• **Prompt**
Revise all of the records below by replacing "chart" with "graph", keeping everything else unchanged. Omit the pictures from your answer.

• **Chart comprehension data**
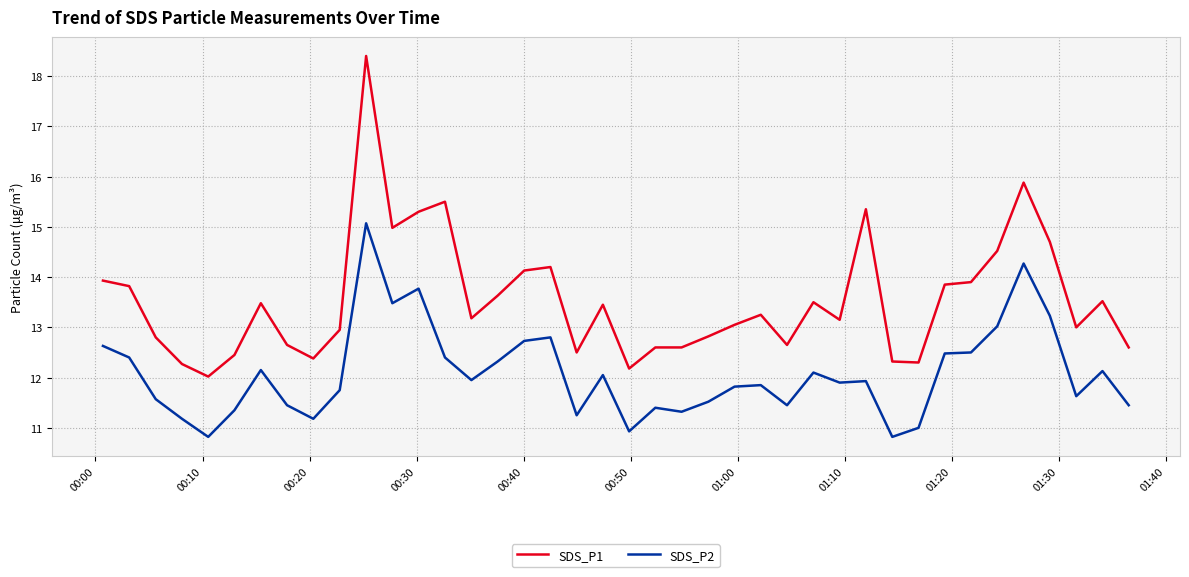

True or false: SDS_P1 and SDS_P2 cross at least once.

False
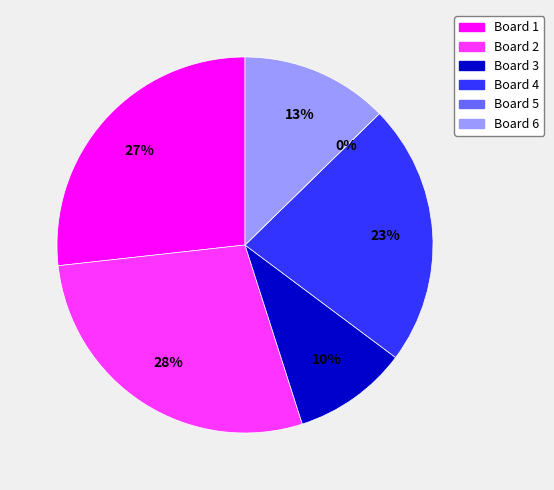

What is the total percentage of Board 1 and Board 4?

49.3%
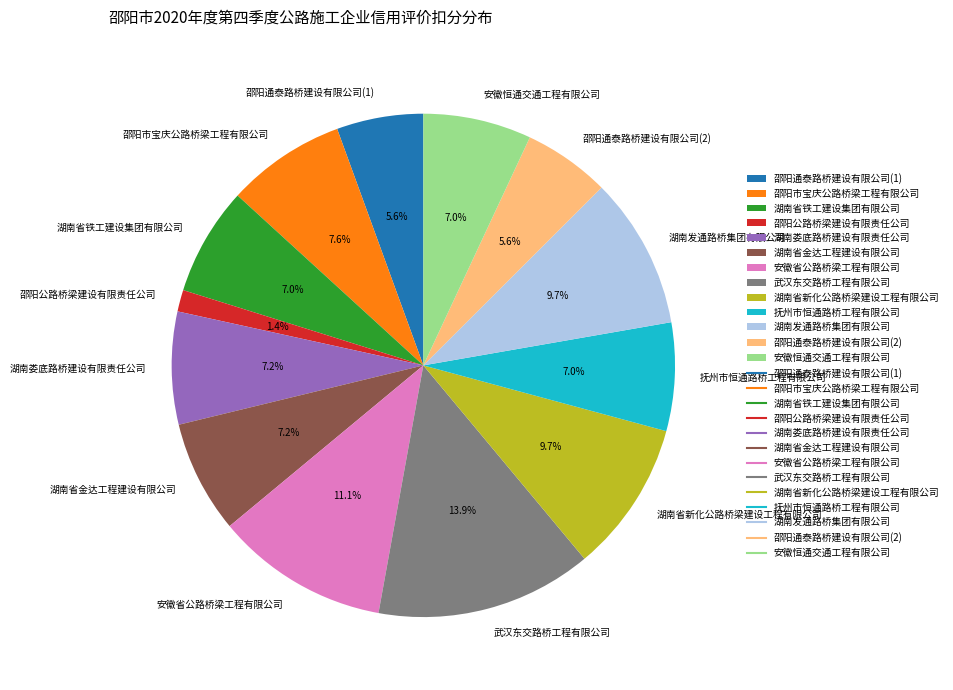

Which has a higher value, 安徽恒通交通工程有限公司 or 安徽省公路桥梁工程有限公司?

安徽省公路桥梁工程有限公司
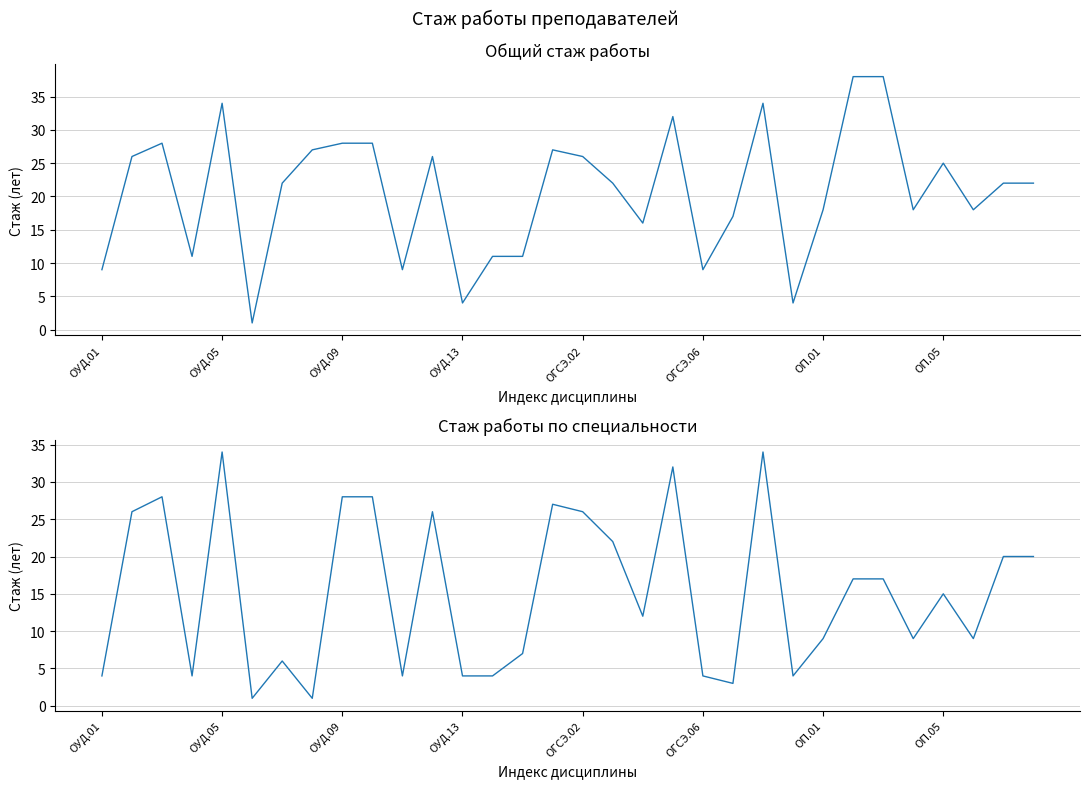

Count the number of categories in the chart.

32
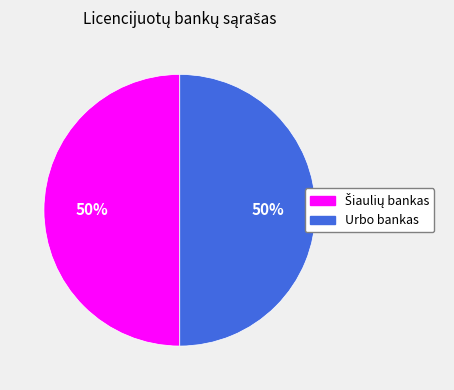

To the nearest percent, what is the average slice percentage?

50%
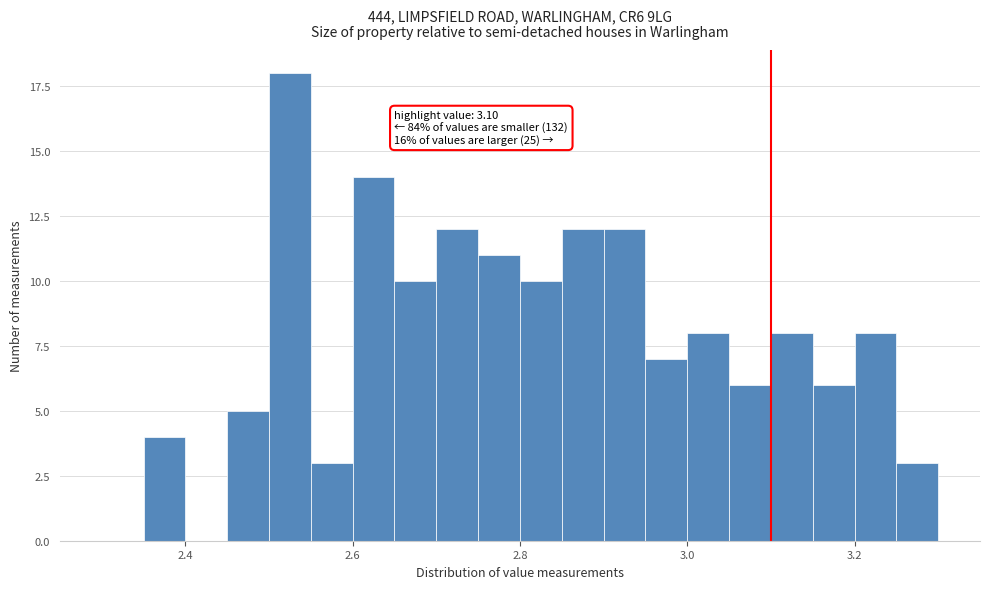

Around what value on the x-axis is the tallest bar? Give the approximate position of its centre, as read against the axis.

2.52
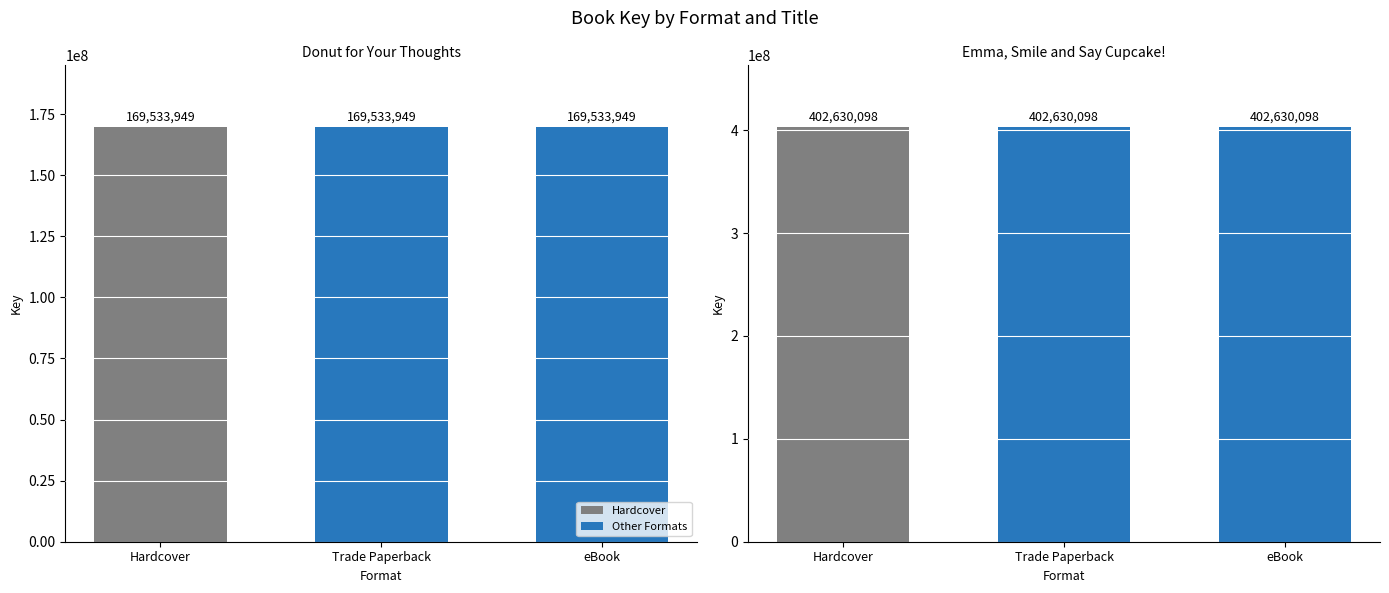

Reading left to right, transcribe all the data shown in this chart.

Donut for Your Thoughts: Hardcover=169533949	Trade Paperback=169533949	eBook=169533949
Emma, Smile and Say Cupcake!: Hardcover=402630098	Trade Paperback=402630098	eBook=402630098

• **Answer to the exercise**
True or false: SDS_P1 and SDS_P2 cross at least once.

False

What is the total percentage of Board 1 and Board 4?

49.3%

Which has a higher value, 安徽恒通交通工程有限公司 or 安徽省公路桥梁工程有限公司?

安徽省公路桥梁工程有限公司

Count the number of categories in the graph.

32

To the nearest percent, what is the average slice percentage?

50%

Around what value on the x-axis is the tallest bar? Give the approximate position of its centre, as read against the axis.

2.52

Reading left to right, transcribe all the data shown in this graph.

Donut for Your Thoughts: Hardcover=169533949	Trade Paperback=169533949	eBook=169533949
Emma, Smile and Say Cupcake!: Hardcover=402630098	Trade Paperback=402630098	eBook=402630098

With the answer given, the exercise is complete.